**GIVEN PASSAGE:**
-- begin --
33.8. All countries should assess how to translate Agenda 21 into national policies and programmes through a process that will integrate environment and development considerations. National and local priorities should be established by means that include public participation and community involvement, promoting equal opportunity for men and women.
33.9. For an evolving partnership among all countries of the world, including, in particular, between developed and developing countries, sustainable development strategies and enhanced and predictable levels of funding in support of longer term objectives are required. For that purpose, developing countries should articulate their own priority actions and needs for support and developed countries should commit themselves to addressing these priorities. In this respect, consultative groups and roundtables and other nationally based mechanisms can play a facilitative role.
33.10. The implementation of the huge sustainable development programmes of Agenda 21 will require the provision to developing countries of substantial new and additional financial resources. Grant or concessional financing should be provided according to sound and equitable criteria and indicators. The progressive implementation of Agenda 21 should be matched by the provision of such necessary financial resources. The initial phase will be accelerated by substantial early commitments of concessional funding.
33.11. To establish measures concerning financial resources and mechanisms for implementation of Agenda 21.
33.12. Provision of new and additional financial resources should be both adequate and predictable.
33.13. Full use and continuing qualitative improvement of funding mechanisms to be utilized for the implementation of Agenda 21 should be sought.
33.14. Fundamentally, the activities of this chapter are related to the implementation of all the other chapters of Agenda 21.
-- end --
**REQUIRED TASK:**
Retype the Agenda 21 financing passage without changes, beginning at the words "33.10. The implementation" and stopping after "implementation of Agenda 21.".

**DATA:**
-- begin --
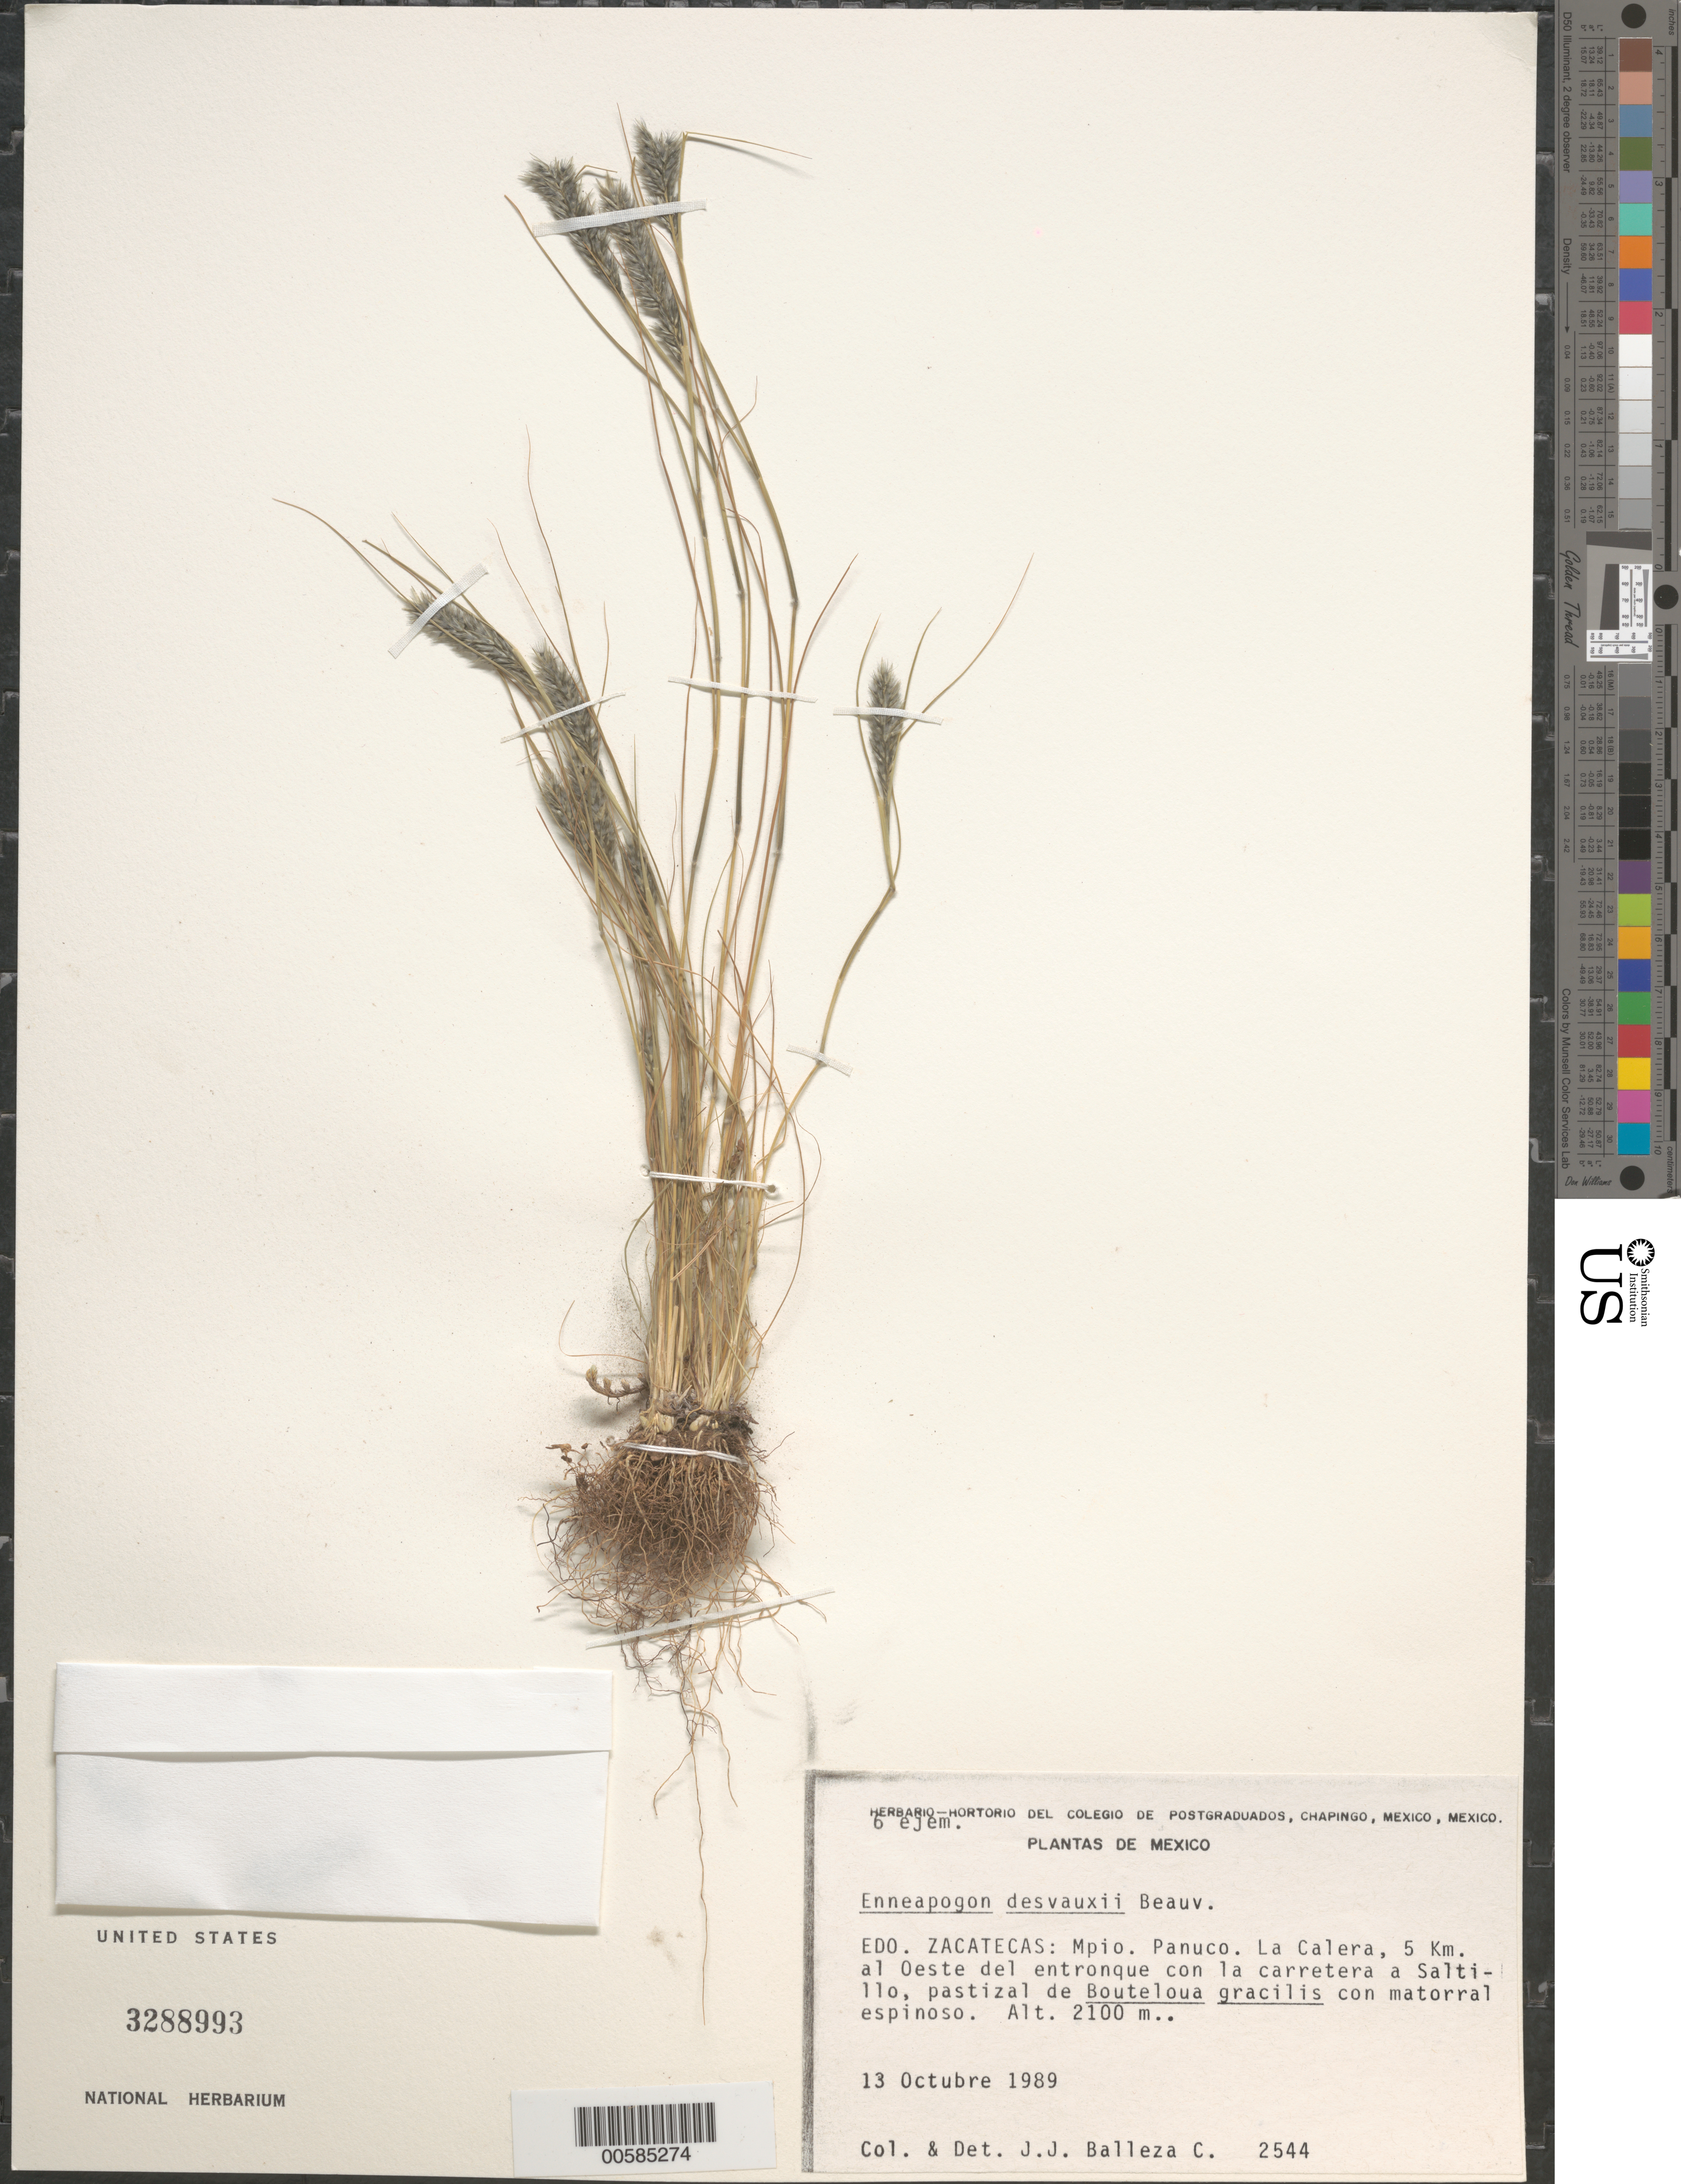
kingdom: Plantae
-- end --
**RESULT FOR THIS EXERCISE:**
33.10. The implementation of the huge sustainable development programmes of Agenda 21 will require the provision to developing countries of substantial new and additional financial resources. Grant or concessional financing should be provided according to sound and equitable criteria and indicators. The progressive implementation of Agenda 21 should be matched by the provision of such necessary financial resources. The initial phase will be accelerated by substantial early commitments of concessional funding.
33.11. To establish measures concerning financial resources and mechanisms for implementation of Agenda 21.